Fans hated the way the Jackets played last season, and they made some drastic changes here and there to make sure that GM Jarmo Kekäläinen can A) keep his job despite the rapid changes around the league, giving the impression he may not be able to build a real contender in Ohio, and B) the Blue Jackets are never quite as difficult to watch week-in, week-out as they were last season.

They do have light at the end of their tunnel. That’s the good news. They have new coaching, and they unambiguously know where the good stuff will be coming from; Kent Johnson, Adam Fantilli and Kirill Marchenko are just the vanguards of what’s eventually looking to be an extremely strong team over the next few years with one of the best-rated prospect systems in the country. Guys like David Jiříček, Liam Foudy, Denton Mateychuk, Stan Svozil, and Corson Ceulemans are on the way, and getting back Zach Werenski will make things much easier on this team in transition.

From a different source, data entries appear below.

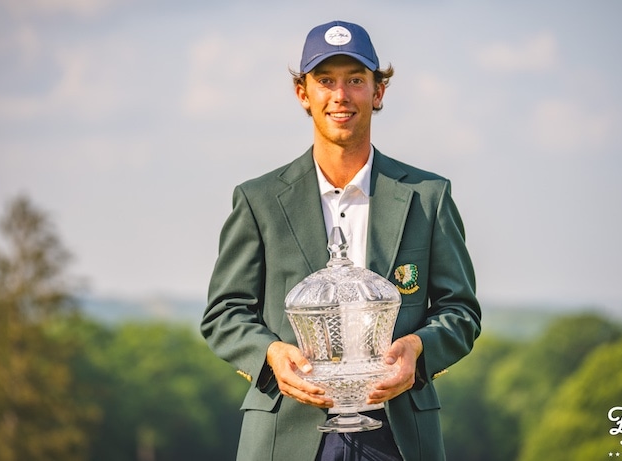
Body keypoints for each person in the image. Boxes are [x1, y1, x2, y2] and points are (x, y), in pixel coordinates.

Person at [201, 20, 481, 461]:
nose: (340, 95)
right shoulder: (258, 200)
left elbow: (460, 310)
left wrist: (417, 348)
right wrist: (271, 353)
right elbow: (225, 313)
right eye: (325, 80)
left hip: (398, 432)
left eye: (355, 80)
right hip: (286, 432)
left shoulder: (429, 197)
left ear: (378, 92)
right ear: (303, 93)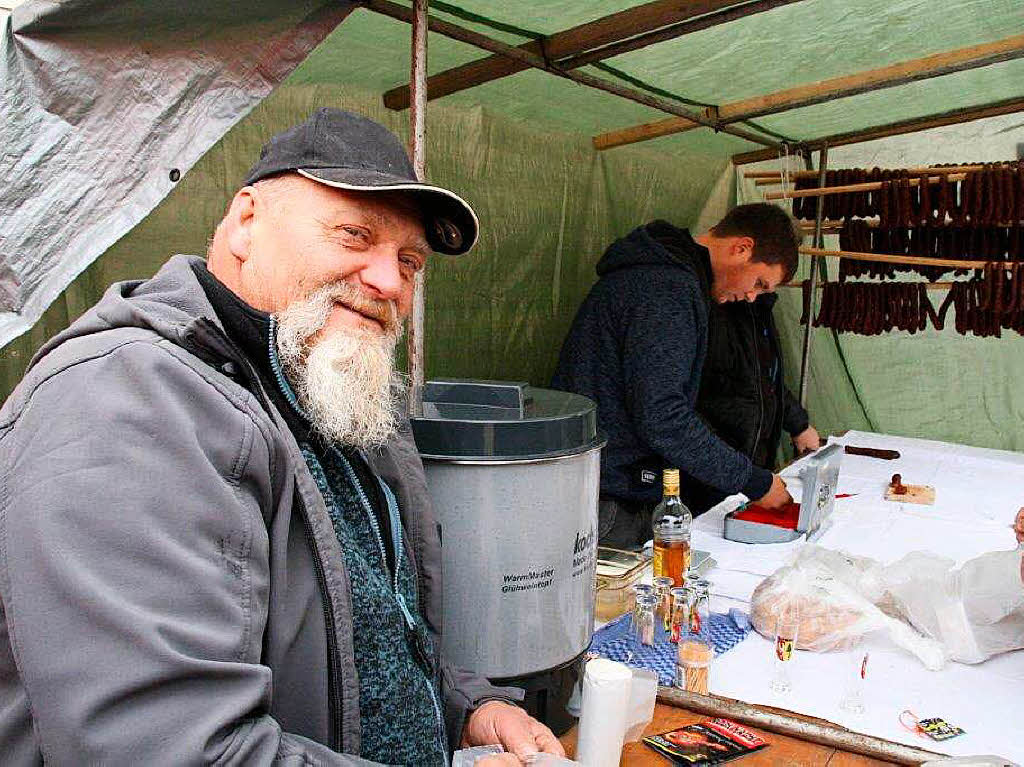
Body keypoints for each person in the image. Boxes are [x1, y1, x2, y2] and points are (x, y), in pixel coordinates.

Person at [0, 109, 563, 765]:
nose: (389, 281)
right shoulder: (125, 401)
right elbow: (165, 747)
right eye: (355, 235)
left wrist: (468, 706)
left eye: (409, 262)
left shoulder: (330, 390)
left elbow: (381, 626)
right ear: (245, 223)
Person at [551, 205, 801, 549]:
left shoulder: (668, 276)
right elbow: (663, 416)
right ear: (741, 248)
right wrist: (752, 481)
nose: (751, 296)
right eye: (758, 282)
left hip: (603, 487)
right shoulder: (667, 289)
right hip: (611, 500)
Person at [691, 289, 821, 512]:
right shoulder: (714, 311)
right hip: (713, 468)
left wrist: (798, 424)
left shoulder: (759, 307)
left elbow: (767, 380)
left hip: (751, 466)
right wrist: (747, 478)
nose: (753, 293)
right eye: (761, 281)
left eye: (769, 285)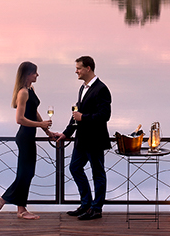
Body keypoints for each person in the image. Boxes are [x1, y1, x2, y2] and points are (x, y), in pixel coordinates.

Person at [0, 61, 54, 220]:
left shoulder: (30, 89)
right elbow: (19, 119)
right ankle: (6, 202)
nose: (37, 75)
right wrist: (41, 124)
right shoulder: (23, 93)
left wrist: (47, 131)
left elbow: (34, 112)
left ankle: (20, 209)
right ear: (27, 74)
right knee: (25, 173)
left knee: (26, 173)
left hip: (29, 137)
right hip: (25, 137)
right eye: (35, 73)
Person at [54, 56, 112, 221]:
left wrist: (83, 117)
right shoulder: (83, 88)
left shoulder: (102, 89)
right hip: (81, 140)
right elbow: (75, 115)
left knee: (98, 173)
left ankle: (96, 209)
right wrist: (66, 133)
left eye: (78, 68)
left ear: (88, 68)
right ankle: (86, 204)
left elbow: (104, 116)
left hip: (95, 140)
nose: (76, 71)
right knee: (74, 168)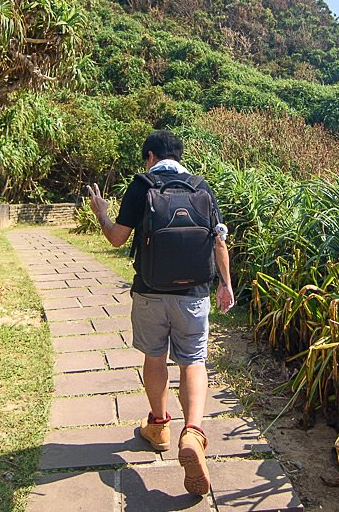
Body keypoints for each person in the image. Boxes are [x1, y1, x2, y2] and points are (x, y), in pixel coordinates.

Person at [86, 129, 234, 496]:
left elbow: (117, 238)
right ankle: (193, 432)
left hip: (150, 291)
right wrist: (225, 284)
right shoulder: (201, 187)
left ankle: (159, 426)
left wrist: (102, 213)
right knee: (193, 361)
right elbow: (219, 241)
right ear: (179, 157)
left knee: (155, 357)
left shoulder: (142, 186)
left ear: (150, 156)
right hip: (194, 293)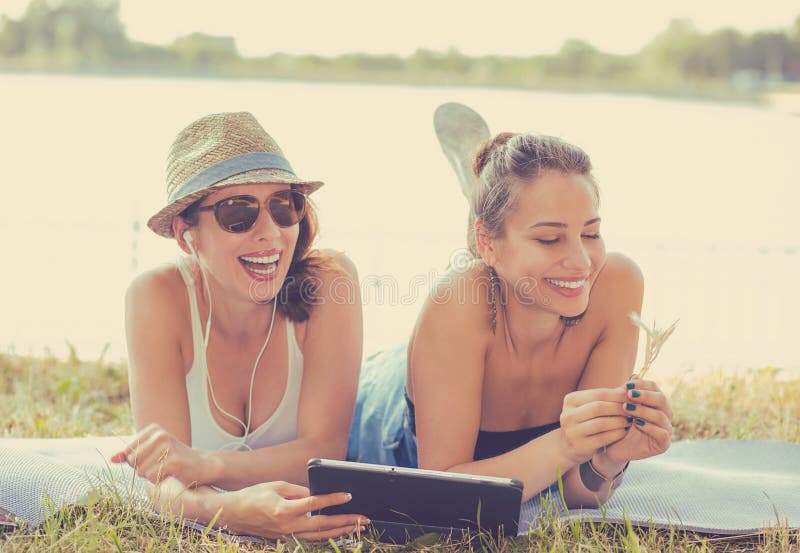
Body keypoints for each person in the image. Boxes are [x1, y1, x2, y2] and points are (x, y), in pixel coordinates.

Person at [349, 131, 673, 508]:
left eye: (591, 233)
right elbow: (440, 498)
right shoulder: (459, 300)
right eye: (550, 239)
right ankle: (485, 206)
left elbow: (577, 493)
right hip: (384, 404)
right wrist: (566, 443)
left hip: (460, 347)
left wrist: (610, 457)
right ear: (487, 243)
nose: (583, 262)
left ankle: (489, 199)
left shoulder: (617, 284)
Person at [110, 111, 365, 536]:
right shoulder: (156, 297)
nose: (271, 233)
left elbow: (326, 451)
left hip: (376, 405)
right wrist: (230, 512)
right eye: (238, 213)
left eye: (285, 207)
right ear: (185, 233)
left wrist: (206, 466)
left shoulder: (331, 280)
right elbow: (161, 481)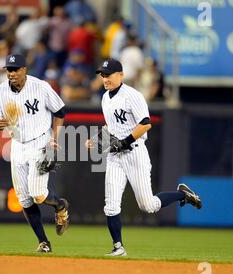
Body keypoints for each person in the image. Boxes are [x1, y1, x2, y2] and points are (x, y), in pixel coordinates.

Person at [85, 59, 202, 256]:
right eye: (103, 75)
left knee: (148, 205)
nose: (105, 78)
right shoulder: (105, 98)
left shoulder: (133, 96)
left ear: (121, 75)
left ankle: (183, 194)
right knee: (111, 204)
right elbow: (110, 127)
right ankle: (118, 247)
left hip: (135, 153)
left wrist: (124, 142)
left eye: (109, 74)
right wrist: (98, 139)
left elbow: (145, 124)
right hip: (115, 157)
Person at [0, 53, 69, 253]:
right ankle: (44, 242)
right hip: (17, 145)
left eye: (15, 69)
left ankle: (60, 205)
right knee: (24, 199)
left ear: (25, 69)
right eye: (9, 69)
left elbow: (60, 112)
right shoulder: (0, 91)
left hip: (40, 141)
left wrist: (54, 139)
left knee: (39, 195)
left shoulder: (40, 86)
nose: (12, 73)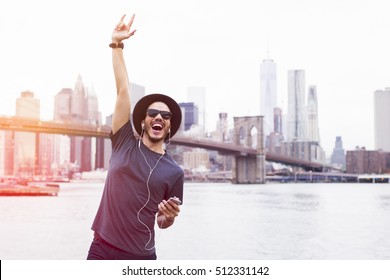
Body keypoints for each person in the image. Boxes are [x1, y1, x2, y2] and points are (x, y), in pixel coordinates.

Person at [87, 14, 184, 260]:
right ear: (143, 120)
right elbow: (122, 89)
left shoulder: (175, 173)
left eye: (165, 115)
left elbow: (162, 222)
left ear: (169, 126)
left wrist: (169, 216)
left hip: (141, 257)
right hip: (102, 248)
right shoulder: (123, 142)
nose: (159, 117)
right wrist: (116, 45)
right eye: (153, 113)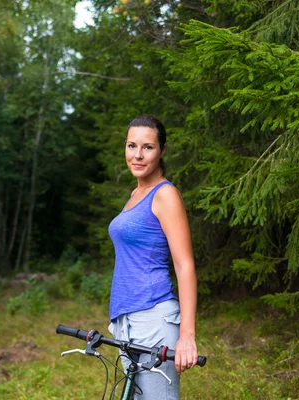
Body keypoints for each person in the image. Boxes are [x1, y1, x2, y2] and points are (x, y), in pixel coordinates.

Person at [108, 115, 198, 399]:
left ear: (162, 151)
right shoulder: (136, 194)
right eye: (131, 145)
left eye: (147, 147)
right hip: (126, 322)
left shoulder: (165, 195)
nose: (137, 155)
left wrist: (187, 336)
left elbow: (184, 265)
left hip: (155, 319)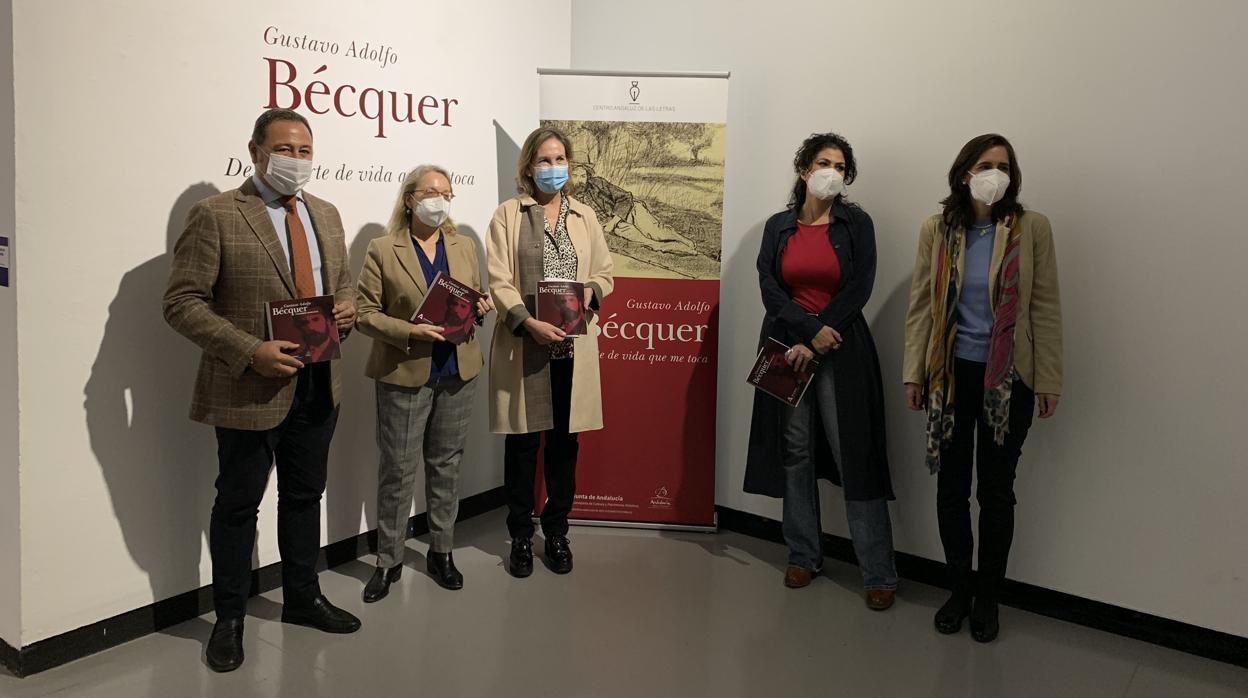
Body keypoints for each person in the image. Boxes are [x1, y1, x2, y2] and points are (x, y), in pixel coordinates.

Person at [163, 108, 360, 673]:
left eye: (304, 150)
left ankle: (301, 598)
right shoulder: (217, 215)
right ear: (255, 151)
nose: (296, 160)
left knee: (304, 496)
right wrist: (250, 350)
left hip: (321, 382)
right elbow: (181, 303)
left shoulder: (327, 213)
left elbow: (337, 286)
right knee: (237, 505)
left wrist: (344, 312)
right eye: (284, 149)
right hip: (250, 387)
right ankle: (229, 619)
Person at [902, 133, 1063, 643]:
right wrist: (914, 373)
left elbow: (1044, 306)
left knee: (995, 492)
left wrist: (1049, 378)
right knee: (951, 488)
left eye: (1004, 165)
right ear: (964, 172)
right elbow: (923, 307)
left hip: (1007, 380)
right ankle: (958, 589)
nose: (996, 173)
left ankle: (988, 596)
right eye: (985, 164)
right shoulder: (938, 229)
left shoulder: (1030, 228)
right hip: (950, 377)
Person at [744, 132, 899, 610]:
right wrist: (806, 331)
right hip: (785, 347)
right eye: (823, 162)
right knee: (794, 451)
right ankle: (803, 554)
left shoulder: (857, 224)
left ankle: (878, 571)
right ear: (805, 169)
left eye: (840, 165)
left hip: (841, 348)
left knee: (853, 451)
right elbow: (770, 285)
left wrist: (822, 333)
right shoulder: (778, 226)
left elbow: (860, 285)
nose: (832, 170)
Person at [354, 165, 493, 599]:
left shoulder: (464, 245)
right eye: (431, 192)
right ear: (410, 198)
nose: (440, 200)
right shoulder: (383, 249)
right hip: (405, 371)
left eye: (447, 193)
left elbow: (474, 293)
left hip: (458, 369)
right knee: (397, 468)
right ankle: (388, 560)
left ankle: (441, 551)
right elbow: (363, 314)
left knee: (446, 464)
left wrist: (482, 304)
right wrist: (409, 331)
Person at [487, 126, 614, 577]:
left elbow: (605, 271)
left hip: (573, 348)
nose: (553, 168)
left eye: (560, 159)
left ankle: (557, 532)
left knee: (564, 446)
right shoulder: (508, 214)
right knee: (522, 446)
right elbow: (498, 278)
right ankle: (521, 535)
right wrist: (527, 320)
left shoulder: (585, 216)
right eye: (544, 160)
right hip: (527, 343)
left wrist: (590, 294)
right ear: (528, 166)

Help is coming! Just not this season.

The frustrating part about the Jackets is that if you take a big step back and look at them on a long enough time scale, you can see them slowly building up the pieces into being a good team at some point by the mid to late 2020s, but decisions made in the here and now push that potentially good team out of sight because of baffling decisions like signing Ivan Provorov (who is bad), and Damon Severson (who, while good, is not necessarily a gamebreaker) in order to “re-vamp” their defense. It’s certainly different, but one could make a very good argument that different does not equal good in this case. Their depth is also kinda meh, and that’s a rough place to put their goalies Elvis Merzlikens and Daniil Tarasov. Merzlikens is good, and while Tarasov is new to this league, he’s still got plenty of tools to become great down the line.

Oh, and they put Mike Babcock, of “doing prison experiments on your own players” and “pissing off veterans to prove you’re the big man” in charge of the team’s coaching. A man who has proven to be unbelievably difficult with his GM and larger team only propped up by years of success in the already very good Detroit system. Fun.

All of this adds up to a team that feels like it’s stuck in a holding pattern of their own volition, having not told the passengers that they’re rapidly running out of fuel. This feels like a team designed to finally, at long last, rip Jarmo from his seat as the man in charge of the Jackets. He will need to make some gigantic and canny moves to keep ownership from really looking over his body of work, because right now it does not reflect well.


That does it for the East! The Metro feels enormously top-heavy, with some teams really entrenched into the playoffs, others begging to be let back in…and then there are those Philly and Columbus squads.